A woman stands among photos of human rights victims during martial law. An experimental museum in Manila mounted the exhibit just before the 30th anniversary of People Power, which toppled Philippine President Ferdinand Marcos in 1986.
A woman stands among photos of human rights victims during martial law. An experimental museum in Manila mounted the exhibit just before the 30th anniversary of People Power, which toppled Philippine President Ferdinand Marcos in 1986. (TED ALJIBE/AFP via Getty Images)

MANILA — The months leading up to the start of the Philippine presidential campaign in February were marked by a flurry of activity on social media, including TikTok, where a challenge circulated of young people recording their elders’ reaction as they played “March to a New Society” — an anthem associated with martial law under ousted Philippine dictator Ferdinand Marcos.

It was a period that drove the country into debt, saw thousands of political enemies rounded up and tortured and prompted a mass “People Power” uprising in 1986 against the excesses and corruption of the Marcos family.

But the elderly Filipinos did not shudder or recoil. Instead, they bobbed their heads, sang and marched along as those behind the camera giggled. Some even saluted.

“I tried this trend on my Papa and it’s legit,” wrote one girl on a video of her father marching.

Over three decades since a people’s revolution toppled the elder Marcos, his son, 64-year-old Ferdinand “Bongbong” Marcos Jr., is within reach of the presidency, leading polls for the May election.
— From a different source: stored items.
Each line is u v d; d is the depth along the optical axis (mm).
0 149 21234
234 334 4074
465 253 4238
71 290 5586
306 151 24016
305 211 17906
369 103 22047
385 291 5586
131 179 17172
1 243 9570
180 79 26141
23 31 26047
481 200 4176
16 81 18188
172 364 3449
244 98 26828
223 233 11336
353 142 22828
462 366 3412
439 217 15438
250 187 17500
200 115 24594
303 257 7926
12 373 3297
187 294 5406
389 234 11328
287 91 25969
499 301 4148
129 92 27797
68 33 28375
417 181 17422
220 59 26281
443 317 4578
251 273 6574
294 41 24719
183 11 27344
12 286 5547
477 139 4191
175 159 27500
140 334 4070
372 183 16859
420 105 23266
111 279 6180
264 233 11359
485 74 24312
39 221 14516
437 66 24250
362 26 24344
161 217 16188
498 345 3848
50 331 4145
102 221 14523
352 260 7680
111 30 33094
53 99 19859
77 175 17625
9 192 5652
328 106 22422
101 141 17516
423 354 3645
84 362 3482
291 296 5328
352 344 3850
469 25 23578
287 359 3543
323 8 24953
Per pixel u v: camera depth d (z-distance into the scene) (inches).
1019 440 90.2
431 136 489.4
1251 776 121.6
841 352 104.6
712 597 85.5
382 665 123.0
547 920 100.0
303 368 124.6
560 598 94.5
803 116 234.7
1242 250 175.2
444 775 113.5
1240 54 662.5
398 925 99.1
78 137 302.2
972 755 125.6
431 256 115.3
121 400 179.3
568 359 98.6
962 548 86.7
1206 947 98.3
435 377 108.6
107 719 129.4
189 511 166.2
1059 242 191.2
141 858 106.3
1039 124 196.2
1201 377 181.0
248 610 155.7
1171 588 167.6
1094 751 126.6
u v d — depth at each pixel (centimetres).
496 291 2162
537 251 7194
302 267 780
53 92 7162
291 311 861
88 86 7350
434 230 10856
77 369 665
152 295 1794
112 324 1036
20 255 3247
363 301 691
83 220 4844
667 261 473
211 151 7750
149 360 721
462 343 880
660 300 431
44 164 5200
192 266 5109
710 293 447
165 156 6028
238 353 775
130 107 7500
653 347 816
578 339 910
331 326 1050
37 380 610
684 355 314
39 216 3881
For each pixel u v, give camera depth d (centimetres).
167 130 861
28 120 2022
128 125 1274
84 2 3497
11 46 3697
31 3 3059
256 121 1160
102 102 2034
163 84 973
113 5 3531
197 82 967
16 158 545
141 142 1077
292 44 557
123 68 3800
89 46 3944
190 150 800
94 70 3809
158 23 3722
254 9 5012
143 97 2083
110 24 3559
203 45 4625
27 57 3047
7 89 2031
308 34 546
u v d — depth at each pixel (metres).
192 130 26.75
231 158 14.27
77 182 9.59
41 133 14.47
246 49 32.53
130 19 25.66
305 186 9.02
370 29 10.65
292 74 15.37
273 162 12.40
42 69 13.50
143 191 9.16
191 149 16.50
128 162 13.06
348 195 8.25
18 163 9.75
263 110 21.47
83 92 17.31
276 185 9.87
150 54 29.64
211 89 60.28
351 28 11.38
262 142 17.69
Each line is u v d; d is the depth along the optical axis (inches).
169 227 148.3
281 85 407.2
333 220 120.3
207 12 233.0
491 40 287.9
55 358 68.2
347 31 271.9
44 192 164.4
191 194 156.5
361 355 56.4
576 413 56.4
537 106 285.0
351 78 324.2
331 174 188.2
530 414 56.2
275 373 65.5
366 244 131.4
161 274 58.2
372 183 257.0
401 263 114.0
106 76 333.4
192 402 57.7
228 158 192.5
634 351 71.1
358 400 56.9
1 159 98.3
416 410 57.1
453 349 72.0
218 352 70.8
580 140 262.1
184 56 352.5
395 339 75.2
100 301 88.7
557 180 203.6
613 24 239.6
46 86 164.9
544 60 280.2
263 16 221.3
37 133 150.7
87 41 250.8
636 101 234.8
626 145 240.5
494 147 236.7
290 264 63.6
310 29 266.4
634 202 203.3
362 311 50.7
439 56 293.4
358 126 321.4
His popularity has benefited from a years-long, carefully crafted campaign to rewrite history, harnessing the power of social media to blur the lines between fact and fiction.

Why crafty Internet trolls in the Philippines may be coming to a website near you

As social media giants like Facebook and Twitter play cat-and-mouse with coordinated keyboard warriors who spread disinformation, prop up political clients or smear their opponents, historical whitewashing is finding new homes. Pro-Marcos propaganda is now proliferating on platforms like TikTok and YouTube that appeal primarily to Gen Z, ushering in a new era of fun, hip, glossily edited content that is harder to regulate online.

In the global war on the truth, the Philippines is especially vulnerable. About 99 percent of its population is online, and over half find it difficult to spot fake news. President Rodrigo Duterte rose to power in 2016 aided by a keyboard army and online hate campaigns, forever changing the online landscape.

Journalist and Nobel Peace Prize laureate Maria Ressa, who has called for tech platform accountability not just in the West but around the world, says the situation is more urgent than ever.

“If these social media platforms don’t put [up] guardrails, if they allow facts and lies to be treated equally … they will push us off the cliff and we will lose our democracy,” Ressa warned in an interview.

The old dictatorship is now being upgraded and modernized, peppered with songs and emoji. Through the power of social media, one of the Philippines’ most despised families is being rehabilitated into one of its most revered.

“Bongbong Marcos is as if Marcos Sr. rose from the dead,” said historian Alfred McCoy at the University of Wisconsin at Madison, who documented the Marcos dictatorship. “He is a surrogate for his father.”

A spokesman for Marcos Jr. did not respond to a request for comment.

After two decades of rampant corruption and human rights abuses, a popular uprising forced the first family to flee to Hawaii in 1986. (Video: Regine Cabato, Jason Aldag/The Washington Post, Photo: The Washington Post)

The Marcoses’ online revisionism project dates back to the 2000s through the family’s presence on Friendster, Flickr and other now defunct websites, researchers found. Key to the messaging is that the family has been unfairly maligned, that President Ferdinand Marcos was not a corrupt kleptocrat but one that brought his country glory, wealth and infrastructure in the course of his two decade reign, playing down the human rights abuses during that period.

The effort to rewrite history ranges from the serious to the absurd. On Wikipedia, members of the Wiki Society of the Philippines — a group of volunteer editors monitoring pages related to the country — find themselves at the forefront of the information battle, routinely scrubbing efforts to change content on the Marcoses’ pages. A key focus over the year has been the words “dictator” and “kleptocrat,” which users have tried to delete dozens of times.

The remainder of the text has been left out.